• **Assignment A**:
In the discussion about space travel, translate this sentence into Spanish: "The Van Allen belt being a force field of death that fries anything passing through it is a myth that is only peddled by moon landing hoaxers now."
• **Assignment B**:
Reproduce the discussion about space travel starting at "any time the" and ending at "all this time?".
• **Assignment C**:
Continue the discussion about space travel and planetary landings from its last line.

• **Document passage**:
━━━━━━━━━━━━━━━━━━━━━━━━━━━━━━
The Van Allen belt being a force field of death that fries anything passing through it is a myth that is only peddled by moon landing hoaxers now.

The biggest problem with Jupiter is that no moons have an atmosphere

So no Aerobraking possible

Very shitty

Not really, people have this stupid fetish in sending useless probes/rovers/satellites/footprints + flags missions

Is there any real benefit to art? What about sightseeing? Why go visit a place when you could just look at pictures of it online.
Jupiters radiation belts are the real life version of what Moon hoaxers believe Earth's are. They are thousands of times stronger than Earth's.

they still have mass, inertia, and momentum.

any time the ship applied thrust in any direction. it would apply stress to the huge and thin solar arrays.

Can someone tell me why the FUCK we haven't landed on another celestial body since 1969?

I mean for fuck's sake, we landed on the moon before iPhones, before Sony Walkmans, before Michael Jackson - even before Led Zeppelin IV.

So why the FUCK haven't we landed on another planet/moon/whatever in all this time?

Because only brainlets want to spend millions for nothing.
━━━━━━━━━━━━━━━━━━━━━━━━━━━━━━
• **Given information**:

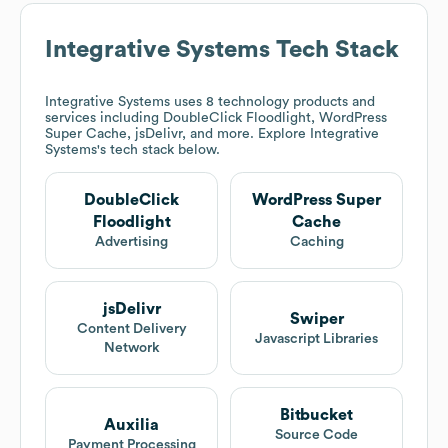
Integrative Systems
Tech Stack
Integrative Systems
uses 8 technology products and
services including DoubleClick Floodlight, WordPress
Super Cache, jsDelivr, and more. Explore
Integrative
Systems
's tech stack below.
DoubleClick
WordPress Super
Floodlight
Cache
Advertising
Caching
jsDelivr
Swiper
Content Delivery
Javascript Libraries
Network
Bitbucket
Auxilia
Source Code
Payment Processing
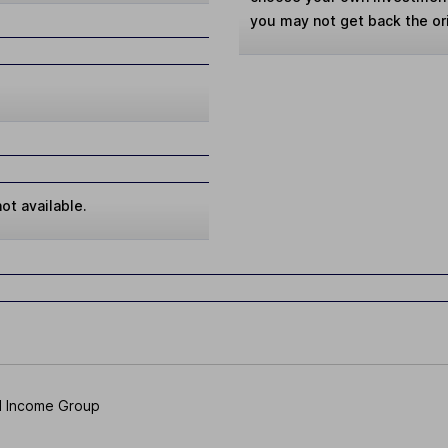
you may not get back the or
ot available.
d Income Group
━━━━━━━━━━━━━━━━━━━━━━━━━━━━━━
• **Exercise output A**:
Que el cinturón de Van Allen sea un campo de fuerza mortal que fríe todo lo que pasa a través de él es un mito que hoy solo difunden quienes sostienen que el alunizaje fue un engaño.

• **Exercise output B**:
any time the ship applied thrust in any direction. it would apply stress to the huge and thin solar arrays.

Can someone tell me why the FUCK we haven't landed on another celestial body since 1969?

I mean for fuck's sake, we landed on the moon before iPhones, before Sony Walkmans, before Michael Jackson - even before Led Zeppelin IV.

So why the FUCK haven't we landed on another planet/moon/whatever in all this time?

• **Exercise output C**:
>going to another celestial body is nothing
Brainlet detected

But we did. We landed on the Moon, Venus, Mars, Asteroids, a Comet, Titan.

Robots count to.

>look mom! i went to x location for nothing!

oh nigger they got you good. lol. make sure you brush up on your niel tyson chicken quotes and watch the abc documentary on the knights of the round table starring jamie fox and beyonce

When humans become immune to radiation, of course!

No they fucking don't you stupid twat

I want humans back on another celestial body AS SOON AS FUCKING POSSIBLE

I'm really disappointed there's no talk of putting an ISS+ scale outpost on the Moon. It's something we could actually do with current technology, money and politics, without the 20-year R&D programs or massive unknowns like Mars plans have.

Or a small scale fusion reactor powered by the deuterium / tritium combination, that would be the best thing.

We're almost there ITER project is opening in 8 years expect everything!!!

Actually there are a lot of resources (minerals, rare metals etc) in space, and there are already companies who plan to send robots and then manned missions to recover them.

Check

planetaryresources.com/

>Can someone tell me why the FUCK we haven't landed on another celestial body since 1969?

There's no point unless you are colonizing, setting up a special base for mining, or similar thing. There's very little out there that would be viable for colonizing that an O'Neil cylinder wouldn't be a cheaper and better option. Oh, and mining isn't really worth all that much for Earth. We have plenty of resources. It is worth far more kept in space and used for space things, like building O'Neil cylinders.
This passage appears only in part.